Per gli sciagurati che vogliono vivere da soli, i prezzi si impennano: chi scrive ha potuto vedere coi propri occhi loculi senza water (!) da 20 mq complessivi, messi in affitto a un migliaio di euro più spese. Per entrarci, naturalmente, ci sono tre mensilità da anticipare come caparra, la percentuale (10-15 %) da versare sull’unghia all’agenzia rispetto al canone annuale. E, soprattutto, è necessario fornire garanzie che manco Briatore: l’aspirante inquilino deve dimostrare una busta paga (come è noto, a Milano non esistono freelance) che sia “congrua” ossia di tre-quattro volte superiore al canone mensile. Quindi, per “vivere” in 20 metri quadri a Bande Nere – non proprio su una guglia del Duomo – un cristiano dovrebbe guadagnare 3-4 mila euro al mese. Puliti. Almeno almeno doppio di una busta paga media. Tutto regolare?

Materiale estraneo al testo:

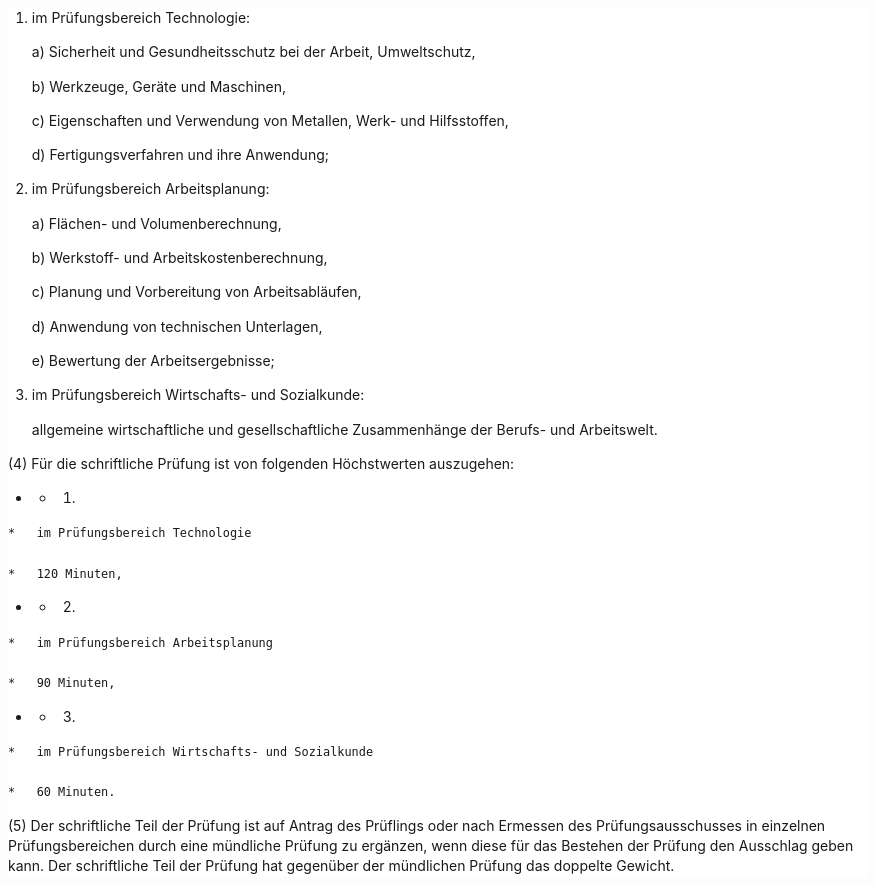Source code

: 1.  im Prüfungsbereich Technologie:

    a)  Sicherheit und Gesundheitsschutz bei der Arbeit, Umweltschutz,


    b)  Werkzeuge, Geräte und Maschinen,


    c)  Eigenschaften und Verwendung von Metallen, Werk- und Hilfsstoffen,


    d)  Fertigungsverfahren und ihre Anwendung;





2.  im Prüfungsbereich Arbeitsplanung:

    a)  Flächen- und Volumenberechnung,


    b)  Werkstoff- und Arbeitskostenberechnung,


    c)  Planung und Vorbereitung von Arbeitsabläufen,


    d)  Anwendung von technischen Unterlagen,


    e)  Bewertung der Arbeitsergebnisse;





3.  im Prüfungsbereich Wirtschafts- und Sozialkunde:

    allgemeine wirtschaftliche und gesellschaftliche Zusammenhänge der
    Berufs- und Arbeitswelt.




(4) Für die schriftliche Prüfung ist von folgenden Höchstwerten
auszugehen:

*    *   1.

    *   im Prüfungsbereich Technologie

    *   120 Minuten,


*    *   2.

    *   im Prüfungsbereich Arbeitsplanung

    *   90 Minuten,


*    *   3.

    *   im Prüfungsbereich Wirtschafts- und Sozialkunde

    *   60 Minuten.




(5) Der schriftliche Teil der Prüfung ist auf Antrag des Prüflings
oder nach Ermessen des Prüfungsausschusses in einzelnen
Prüfungsbereichen durch eine mündliche Prüfung zu ergänzen, wenn diese
für das Bestehen der Prüfung den Ausschlag geben kann. Der
schriftliche Teil der Prüfung hat gegenüber der mündlichen Prüfung das
doppelte Gewicht.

Continuiamo così, facciamoci del male
Giuseppina la pendolare fa ridere, certo. Intanto, gli annunci immobiliari a Milano ostentano in caps lock quando il tugurio proposto è fornito di “BIDET” come fosse un bene di lusso. Non manca certo chi arriva a chiedere 2500 euro quando offre un domicilio di addirittura 30 metri quadri, al quarto piano senza ascensore. Sotto i 1500, comunque, si registrano possibilità talmente misere da far rivalutare la scelta di vita di Giuseppina la pendolare. Giuseppina la pendolare che tutti stiamo perculando perché siamo più furbi. Di lei, dei giornalisti boccaloni, della società tutta. Mentre l’unica opzione percorribile, in concreto, resta quella di informarsi sui costi di un loculo al Monumentale. Dovremmo essere incazzati neri. Cogliere qualunque pretesto, anche mitomane, pur di parlare di questa piaga che affligge Milano. Invece, al solito, facciamo gli splendidi. O, al massimo, i meme. Quando la realtà dei fatti indica Giuseppina la pendolare, gli stolti guardano il dito. E allora continuiamo così, facciamoci del male.